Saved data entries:

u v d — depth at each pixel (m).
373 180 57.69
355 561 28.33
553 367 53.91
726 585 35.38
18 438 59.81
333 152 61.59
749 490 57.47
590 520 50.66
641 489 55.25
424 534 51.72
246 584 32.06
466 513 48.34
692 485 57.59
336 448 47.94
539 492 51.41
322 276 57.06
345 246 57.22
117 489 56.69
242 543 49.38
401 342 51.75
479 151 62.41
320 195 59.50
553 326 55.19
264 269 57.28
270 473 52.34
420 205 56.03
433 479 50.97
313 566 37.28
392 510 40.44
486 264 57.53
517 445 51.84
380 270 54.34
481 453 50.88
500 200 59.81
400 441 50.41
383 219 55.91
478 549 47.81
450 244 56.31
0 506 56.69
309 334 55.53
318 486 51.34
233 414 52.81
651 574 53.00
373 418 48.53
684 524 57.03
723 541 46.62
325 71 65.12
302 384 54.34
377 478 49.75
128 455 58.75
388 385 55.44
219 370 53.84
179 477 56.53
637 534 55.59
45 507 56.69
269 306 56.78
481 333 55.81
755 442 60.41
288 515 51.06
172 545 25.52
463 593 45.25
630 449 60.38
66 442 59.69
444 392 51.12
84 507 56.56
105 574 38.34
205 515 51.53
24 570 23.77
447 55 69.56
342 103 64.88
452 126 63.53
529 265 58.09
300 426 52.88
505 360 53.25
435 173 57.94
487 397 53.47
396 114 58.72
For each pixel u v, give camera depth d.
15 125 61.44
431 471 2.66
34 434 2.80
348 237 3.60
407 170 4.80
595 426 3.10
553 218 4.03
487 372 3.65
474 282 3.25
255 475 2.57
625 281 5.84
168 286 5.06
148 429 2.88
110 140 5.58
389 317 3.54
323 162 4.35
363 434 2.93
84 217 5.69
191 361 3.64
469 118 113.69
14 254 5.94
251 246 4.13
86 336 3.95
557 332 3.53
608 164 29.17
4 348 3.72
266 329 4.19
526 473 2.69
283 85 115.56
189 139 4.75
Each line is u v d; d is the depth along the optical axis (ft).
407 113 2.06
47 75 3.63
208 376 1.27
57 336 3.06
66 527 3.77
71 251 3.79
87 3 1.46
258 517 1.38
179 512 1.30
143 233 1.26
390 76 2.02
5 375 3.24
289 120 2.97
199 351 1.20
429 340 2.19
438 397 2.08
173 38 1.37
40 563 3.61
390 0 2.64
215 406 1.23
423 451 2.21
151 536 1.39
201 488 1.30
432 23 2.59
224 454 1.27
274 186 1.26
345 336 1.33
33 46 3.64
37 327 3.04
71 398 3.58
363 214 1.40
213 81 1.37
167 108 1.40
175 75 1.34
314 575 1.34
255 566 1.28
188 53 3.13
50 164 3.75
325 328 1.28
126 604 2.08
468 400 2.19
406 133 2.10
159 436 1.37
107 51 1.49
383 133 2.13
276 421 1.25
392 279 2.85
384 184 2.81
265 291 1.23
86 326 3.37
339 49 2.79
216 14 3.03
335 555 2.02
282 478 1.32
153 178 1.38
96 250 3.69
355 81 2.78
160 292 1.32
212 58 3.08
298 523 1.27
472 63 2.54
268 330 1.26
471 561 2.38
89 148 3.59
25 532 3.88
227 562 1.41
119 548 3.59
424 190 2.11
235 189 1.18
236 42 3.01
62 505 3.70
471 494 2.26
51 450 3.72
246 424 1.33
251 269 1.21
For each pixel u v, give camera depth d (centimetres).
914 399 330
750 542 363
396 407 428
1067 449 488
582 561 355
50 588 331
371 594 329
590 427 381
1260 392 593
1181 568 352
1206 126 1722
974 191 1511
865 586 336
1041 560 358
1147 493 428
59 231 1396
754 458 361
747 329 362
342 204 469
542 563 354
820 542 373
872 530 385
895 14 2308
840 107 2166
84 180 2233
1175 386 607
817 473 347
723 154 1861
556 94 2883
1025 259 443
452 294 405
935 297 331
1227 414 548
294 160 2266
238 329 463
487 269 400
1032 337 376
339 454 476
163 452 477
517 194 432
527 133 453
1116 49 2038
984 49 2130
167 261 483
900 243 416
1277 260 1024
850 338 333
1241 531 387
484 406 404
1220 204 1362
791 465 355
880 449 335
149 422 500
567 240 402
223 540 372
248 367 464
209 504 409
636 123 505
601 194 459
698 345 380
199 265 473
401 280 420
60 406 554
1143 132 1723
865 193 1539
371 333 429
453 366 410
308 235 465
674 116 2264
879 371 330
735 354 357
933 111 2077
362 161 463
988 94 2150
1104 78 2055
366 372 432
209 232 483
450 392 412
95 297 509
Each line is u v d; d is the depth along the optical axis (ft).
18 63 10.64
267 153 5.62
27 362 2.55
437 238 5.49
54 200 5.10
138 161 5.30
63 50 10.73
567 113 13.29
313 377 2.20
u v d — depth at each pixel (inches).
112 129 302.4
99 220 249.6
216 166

=== REQUIRED ACTION ===
Copy each entry above exactly, character for character.

=== TASK OUTPUT ===
u v d — depth at each pixel (m).
373 180 57.69
355 561 28.33
553 367 53.91
726 585 35.38
18 438 59.81
333 152 61.59
749 490 57.47
590 520 50.66
641 489 55.25
424 534 51.72
246 584 32.06
466 513 48.34
692 485 57.59
336 448 47.94
539 492 51.41
322 276 57.06
345 246 57.22
117 489 56.69
242 543 49.38
401 342 51.75
479 151 62.41
320 195 59.50
553 326 55.19
264 269 57.28
270 473 52.34
420 205 56.03
433 479 50.97
313 566 37.28
392 510 40.44
486 264 57.53
517 445 51.84
380 270 54.34
481 453 50.88
500 200 59.81
400 441 50.41
383 219 55.91
478 549 47.81
450 244 56.31
0 506 56.69
309 334 55.53
318 486 51.34
233 414 52.81
651 574 53.00
373 418 48.53
684 524 57.03
723 541 46.62
325 71 65.12
302 384 54.34
377 478 49.75
128 455 58.75
388 385 55.44
219 370 53.84
179 477 56.53
637 534 55.59
45 507 56.69
269 306 56.78
481 333 55.81
755 442 60.41
288 515 51.06
172 545 25.52
463 593 45.25
630 449 60.38
66 442 59.69
444 392 51.12
84 507 56.56
105 574 38.34
205 515 51.53
24 570 23.77
447 55 69.56
342 103 64.88
452 126 63.53
529 265 58.09
300 426 52.88
505 360 53.25
435 173 57.94
487 397 53.47
396 114 58.72
For each pixel u v, give camera depth d.
15 125 61.44
431 471 2.66
34 434 2.80
348 237 3.60
407 170 4.80
595 426 3.10
553 218 4.03
487 372 3.65
474 282 3.25
255 475 2.57
625 281 5.84
168 286 5.06
148 429 2.88
110 140 5.58
389 317 3.54
323 162 4.35
363 434 2.93
84 217 5.69
191 361 3.64
469 118 113.69
14 254 5.94
251 246 4.13
86 336 3.95
557 332 3.53
608 164 29.17
4 348 3.72
266 329 4.19
526 473 2.69
283 85 115.56
189 139 4.75
Each line is u v d; d is the depth along the optical axis (ft).
407 113 2.06
47 75 3.63
208 376 1.27
57 336 3.06
66 527 3.77
71 251 3.79
87 3 1.46
258 517 1.38
179 512 1.30
143 233 1.26
390 76 2.02
5 375 3.24
289 120 2.97
199 351 1.20
429 340 2.19
438 397 2.08
173 38 1.37
40 563 3.61
390 0 2.64
215 406 1.23
423 451 2.21
151 536 1.39
201 488 1.30
432 23 2.59
224 454 1.27
274 186 1.26
345 336 1.33
33 46 3.64
37 327 3.04
71 398 3.58
363 214 1.40
213 81 1.37
167 108 1.40
175 75 1.34
314 575 1.34
255 566 1.28
188 53 3.13
50 164 3.75
325 328 1.28
126 604 2.08
468 400 2.19
406 133 2.10
159 436 1.37
107 51 1.49
383 133 2.13
276 421 1.25
392 279 2.85
384 184 2.81
265 291 1.23
86 326 3.37
339 49 2.79
216 14 3.03
335 555 2.02
282 478 1.32
153 178 1.38
96 250 3.69
355 81 2.78
160 292 1.32
212 58 3.08
298 523 1.27
472 63 2.54
268 330 1.26
471 561 2.38
89 148 3.59
25 532 3.88
227 562 1.41
119 548 3.59
424 190 2.11
235 189 1.18
236 42 3.01
62 505 3.70
471 494 2.26
51 450 3.72
246 424 1.33
251 269 1.21
For each pixel u v, give camera depth d (centimetres).
914 399 330
750 542 363
396 407 428
1067 449 488
582 561 355
50 588 331
371 594 329
590 427 381
1260 392 593
1181 568 352
1206 126 1722
974 191 1511
865 586 336
1041 560 358
1147 493 428
59 231 1396
754 458 361
747 329 362
342 204 469
542 563 354
820 542 373
872 530 385
895 14 2308
840 107 2166
84 180 2233
1175 386 607
817 473 347
723 154 1861
556 94 2883
1025 259 443
452 294 405
935 297 331
1227 414 548
294 160 2266
238 329 463
487 269 400
1032 337 376
339 454 476
163 452 477
517 194 432
527 133 453
1116 49 2038
984 49 2130
167 261 483
900 243 416
1277 260 1024
850 338 333
1241 531 387
484 406 404
1220 204 1362
791 465 355
880 449 335
149 422 500
567 240 402
223 540 372
248 367 464
209 504 409
636 123 505
601 194 459
698 345 380
199 265 473
401 280 420
60 406 554
1143 132 1723
865 193 1539
371 333 429
453 366 410
308 235 465
674 116 2264
879 371 330
735 354 357
933 111 2077
362 161 463
988 94 2150
1104 78 2055
366 372 432
209 232 483
450 392 412
95 297 509
Each line is u v d; d is the depth along the optical axis (ft).
18 63 10.64
267 153 5.62
27 362 2.55
437 238 5.49
54 200 5.10
138 161 5.30
63 50 10.73
567 113 13.29
313 377 2.20
u v d — depth at each pixel (inches).
112 129 302.4
99 220 249.6
216 166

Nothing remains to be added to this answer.